SELECTED TEXT>

- - - - -

Partially subordinate to the viceroy were the audiencias, established before 1550 in Santo Domingo, Mexico City, Guatemala, New Galicia (in New Spain), and Panama, Lima, and Bogotá (in Peru), with more added later, and with much shifting of boundaries, jurisdictions, and status over the next 250 years. Judicially subordinate only to the Council of the Indies, the audiencias served as a kind of appellate court and legislative body, subject to royal approval.

Described as “the most durable and stable” of the many branches of colonial government, audiencias were composed of the colonies’ most prominent men: ecclesiastics, captains-general, encomenderos, merchants, landowners, and others, appointed by the council and king.

The boundaries between viceregal and audiencia authority were never clearly delineated, resulting in much disagreement between them. A similar situation obtained for local officials subordinate to the audiencias and viceroys, most notably alcaldes mayores, corregidores, and gobernadores, among whom leading authority Charles Gibson has discerned “no appreciable functional distinction.”

Each exercised administrative, judicial, and some legislative authority within its districts. Alcaldes were superior to regidores, while municipal councils (ayuntamientos and cabildos) were generally associated with corregidores.

Municipal councils were the only form of collective self-governance in the Spanish American colonies. There was nothing akin to colonial assemblies of British North America, for example. All authority was vested in individual officials and corporate bodies directly subordinate to royal authority.

The other major cor porate body charged with overseeing Spain’s New World colonies was the House of Trade (Casa de Contratación), founded in 1503 and located in Seville, which was to trade, commerce, and finance what the Council of the Indies was to politics, law, and governance.

The Crown, through its Seville-based mercantile guild (consulado), worked to maintain a royal monopoly on a wide variety of goods, from precious metals to tobacco to many other export commodities.

But despite the Crown’s efforts to maintain a relationship of mercantilism with the colonies, in everyday practice smuggling, contraband, and similar efforts to avoid royal monopolies and royal controls became very common.

Absolutist System

At no level of government did there exist any degree of democratic decision making. In theory, the system was absolutist: All authority flowed from the top down, and nothing but compliance from the bottom up.

In practice there existed a substantial degree of local self-governance by individual authorities, and considerable deviation from royal laws and decrees, most commonly expressed in the phrase obedezco pero no cumplo (“I obey but I do not fulfill”).

In other words, officials universally acknowledged the Crown’s supreme authority while very often balking at the enforcement of specific laws, usually premised on the belief that it was necessary to respond sensibly and pragmatically to realities on the ground.

Selective enforcement of the New Laws of 1542, intended to place limits on the institution of encomienda, ranks among the most prominent examples of this strong tendency to disobey or only selectively enforce royal laws and decrees.

Scholars continue to debate the consequences of this structure and style of colonial governance for postcolonial Spanish America. Key questions include the longterm implications of the institutionalization of endemic conflict among various branches of government, with the many claimants to political authority vying for supremacy, as expressed in the abundant lawsuits, appeals, and related forms of litigation that marked the entire colonial period.

Another concerns the cultural legacy bequeathed by the structural tendency toward disobedience to royal authority and the formation of a political culture in which practical deviation from the letter of the law became the norm.

- - - - -

SOURCE MATERIAL>
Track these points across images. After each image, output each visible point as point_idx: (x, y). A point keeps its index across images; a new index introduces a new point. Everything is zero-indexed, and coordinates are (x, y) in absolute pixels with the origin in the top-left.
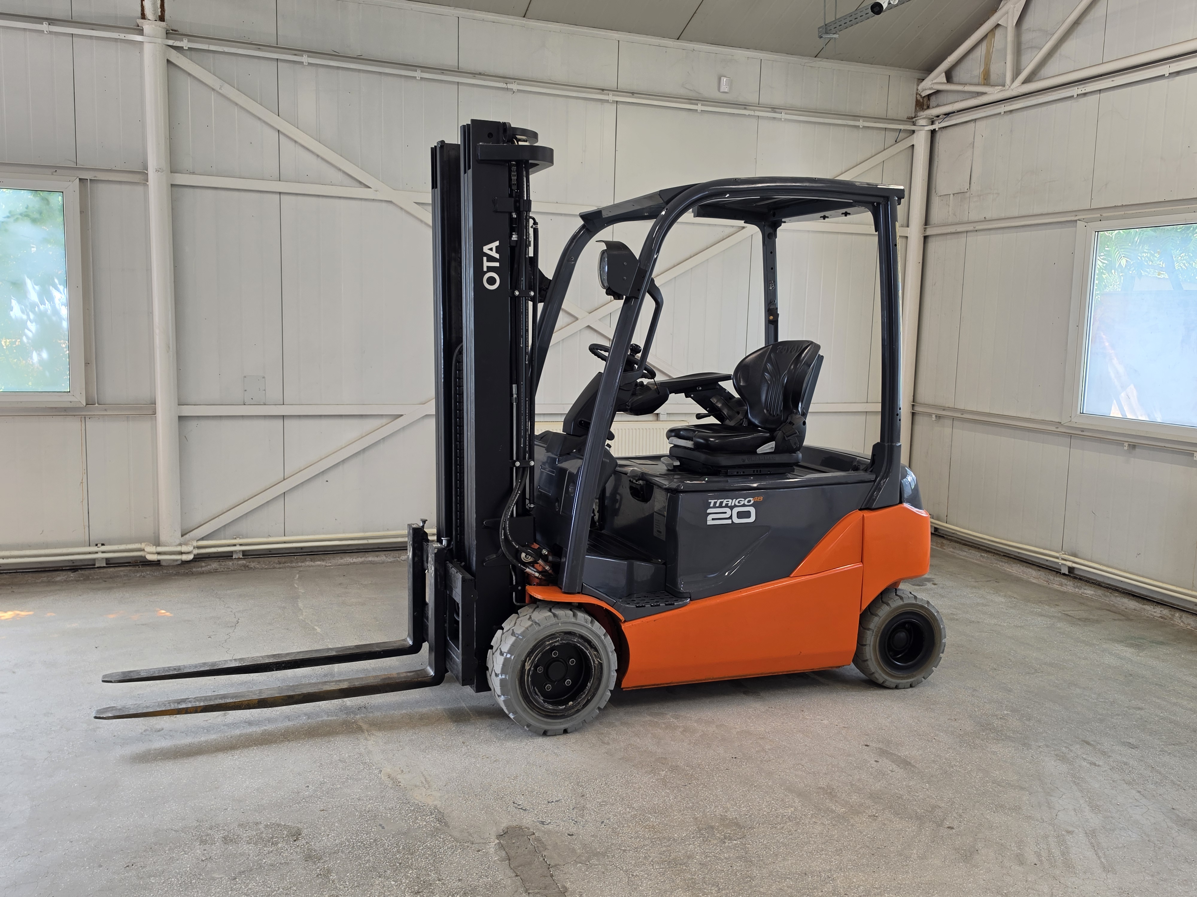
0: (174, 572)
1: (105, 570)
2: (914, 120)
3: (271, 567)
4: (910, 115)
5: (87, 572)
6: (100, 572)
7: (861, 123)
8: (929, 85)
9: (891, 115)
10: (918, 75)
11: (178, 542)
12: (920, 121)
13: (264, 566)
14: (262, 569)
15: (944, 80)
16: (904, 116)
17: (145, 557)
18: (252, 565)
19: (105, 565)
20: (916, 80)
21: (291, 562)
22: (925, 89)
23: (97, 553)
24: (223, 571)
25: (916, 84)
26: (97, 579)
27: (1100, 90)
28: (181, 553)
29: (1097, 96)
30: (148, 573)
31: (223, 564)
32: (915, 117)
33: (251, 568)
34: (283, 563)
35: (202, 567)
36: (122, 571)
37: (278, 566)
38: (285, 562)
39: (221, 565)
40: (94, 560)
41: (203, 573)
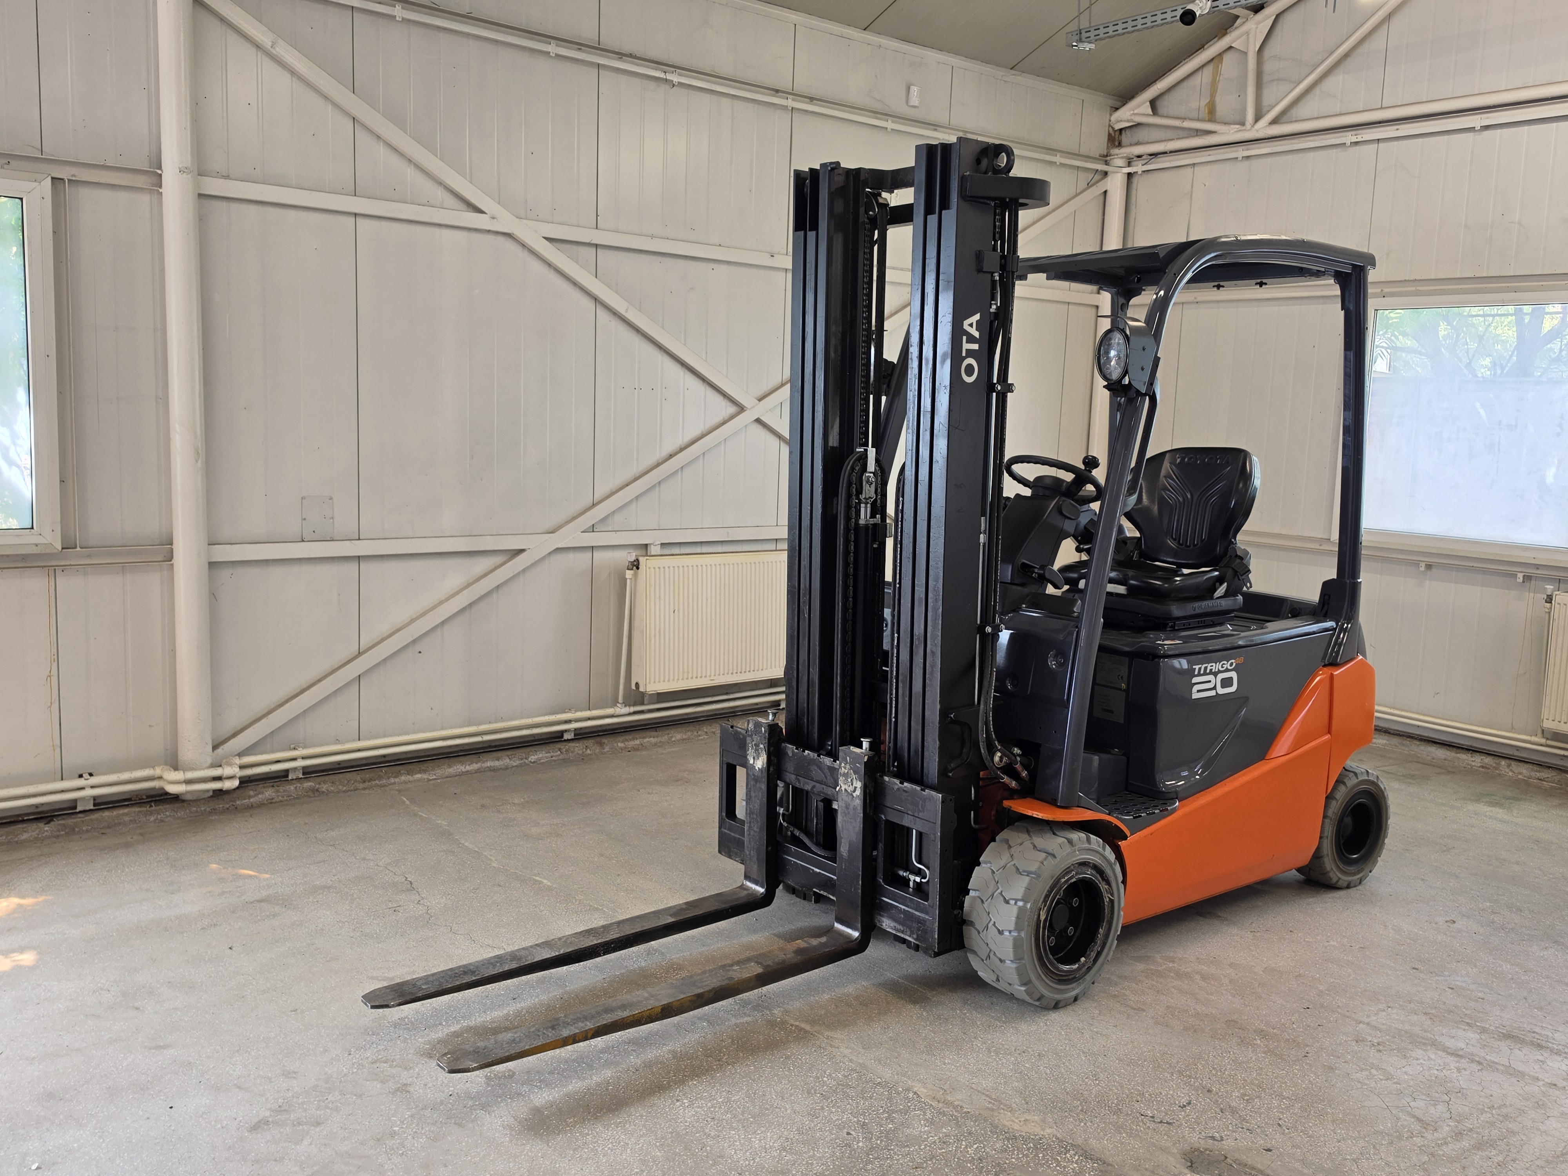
0: (208, 809)
1: (97, 816)
2: (1108, 158)
3: (352, 788)
4: (1102, 153)
5: (70, 821)
6: (92, 820)
7: (1058, 159)
8: (1125, 115)
9: (1084, 151)
10: (1112, 102)
11: (209, 761)
12: (1115, 160)
13: (340, 787)
14: (338, 792)
15: (1150, 111)
16: (1096, 153)
17: (163, 789)
18: (324, 787)
19: (92, 807)
20: (1109, 108)
21: (380, 778)
22: (1121, 121)
23: (83, 788)
24: (281, 801)
25: (1108, 113)
26: (87, 831)
27: (1378, 140)
28: (219, 779)
29: (1374, 146)
30: (168, 813)
31: (281, 789)
32: (1107, 156)
33: (323, 792)
34: (369, 782)
35: (250, 797)
36: (126, 814)
37: (361, 786)
38: (370, 780)
39: (278, 791)
40: (75, 801)
41: (251, 807)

- - - - -

THE TASK> For the passage on Spanish colonial governance, state whether each statement agrees with it, answering yes or no and quoting the words that decide it: (a) The House of Trade was founded in 1503 and located in Seville. (b) The audiencias were judicially subordinate to the viceroy. (c) The Spanish American colonies had bodies comparable to the colonial assemblies of British North America. The lines have no connection to the passage on Spanish colonial governance.

COMPLETED TASK>
(a) Yes: "founded in 1503 and located in Seville"
(b) No: "Judicially subordinate only to the Council of the Indies"
(c) No: "There was nothing akin to colonial assemblies of British North America"